Tony Smith May 11, 2011
Crusaders captain Richie McCaw has assured anyone anxious about his health that he is over his concussion and "would never take a risk" with a head injury.
The All Blacks flanker was a late withdrawal from last Sunday's win over the Stormers in Cape Town after experiencing some "subtle" symptoms from a clash of heads during the match against the Western Force in Perth.
He said last night that he was confident he will lead the Crusaders against the Cheetahs in Bloemfontein on Sunday.
Whenever McCaw is hurt about the head, rugby fans in New Zealand suddenly become know-all neurologists and start expressing concern about his playing future.
But no-one is more cautious than the man himself – and the Crusaders' coaching and medical staff dealing daily with New Zealand rugby's marquee player.
Besides, a cursory glance at the facts should allay any public concern. His latest concussion is his first since 2009 when he was sidelined after the Crusaders' previous battle in Bloemfontein where he was concussed and had a gash above his eye.
Before his first head injury, against England in June 2004, McCaw had scarcely missed a match. He suffered concussion again, against Ireland on the end-of-season tour that same year, and missed a test at Twickenham. Then, he was knocked out in a clash of heads with beefy Bulls prop Richard Bands in Pretoria in 2005 after which he stood down for five Super 14 matches.
"I missed a few games after a couple of bad knocks but since then I've missed just the odd game here and there," said McCaw, who thinks his concussion history tends to get mentioned because of "what happened in 04 and 05 , when it's been a while since I've had one".
The record bears him out. The 30-year-old has been a professional for 11 seasons and has played 105 Super Rugby games, 94 tests and 34 provincial matches. That's 233 full-on, first-class matches – an enviable record for a loose forward operating in an area of high attrition.
Giving up rugby because of concussion "hasn't ever crossed my mind", he insists. "As I said before, if I thought I was at risk and people told me that, I would listen."
But he has never suffered repeated concussions or ongoing symptoms which would cause him undue concern.
"I've been pretty lucky in that regard."
But he was certainly not silly enough to think he was bullet proof.
"There's no way I would do anything silly and play when I shouldn't. That's when you can get into trouble, if you don't respect the symptoms.

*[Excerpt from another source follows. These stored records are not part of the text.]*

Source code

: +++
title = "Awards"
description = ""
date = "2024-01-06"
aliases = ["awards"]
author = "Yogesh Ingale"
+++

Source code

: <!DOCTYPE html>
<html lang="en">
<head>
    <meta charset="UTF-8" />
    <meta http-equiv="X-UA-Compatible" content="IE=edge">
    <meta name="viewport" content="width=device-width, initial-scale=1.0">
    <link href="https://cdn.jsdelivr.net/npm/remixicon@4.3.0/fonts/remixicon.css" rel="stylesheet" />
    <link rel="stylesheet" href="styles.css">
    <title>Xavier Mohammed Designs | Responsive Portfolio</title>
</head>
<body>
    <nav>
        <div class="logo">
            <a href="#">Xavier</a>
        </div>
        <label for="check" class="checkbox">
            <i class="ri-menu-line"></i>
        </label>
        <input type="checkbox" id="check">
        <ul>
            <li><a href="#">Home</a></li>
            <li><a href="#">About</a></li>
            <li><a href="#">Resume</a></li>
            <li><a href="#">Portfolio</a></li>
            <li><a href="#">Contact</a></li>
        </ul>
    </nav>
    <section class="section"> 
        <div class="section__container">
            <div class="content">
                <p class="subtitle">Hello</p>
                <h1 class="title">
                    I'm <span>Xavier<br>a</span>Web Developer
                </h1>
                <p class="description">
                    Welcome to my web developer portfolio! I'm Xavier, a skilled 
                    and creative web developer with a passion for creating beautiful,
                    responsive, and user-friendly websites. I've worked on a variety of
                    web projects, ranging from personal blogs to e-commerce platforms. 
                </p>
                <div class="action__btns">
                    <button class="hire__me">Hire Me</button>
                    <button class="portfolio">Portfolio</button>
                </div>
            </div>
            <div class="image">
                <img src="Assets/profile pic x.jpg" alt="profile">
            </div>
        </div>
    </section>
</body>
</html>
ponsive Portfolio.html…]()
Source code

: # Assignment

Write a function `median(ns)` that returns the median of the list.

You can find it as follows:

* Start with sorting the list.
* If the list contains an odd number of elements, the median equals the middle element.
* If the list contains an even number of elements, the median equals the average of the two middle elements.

"Some people ignore the subtleties [of concussion]. I prefer not to and that's why I missed a few games [back in 2004-05)."
And that's why he ruled himself out of the Stormers game last Friday despite being desperate to play after his foot injury in preseason.
McCaw suffered a clash of heads in the first half at Perth. He had a bit of blurred vision, but it cleared up at halftime, so he carried on.
Then he hopped on a plane for the long flight across the Indian Ocean to South Africa. He was able to train but said he was just not quite 100 per cent by the captain's run on Friday so he made the decision to pull out.
But he says he feels "good as gold" now.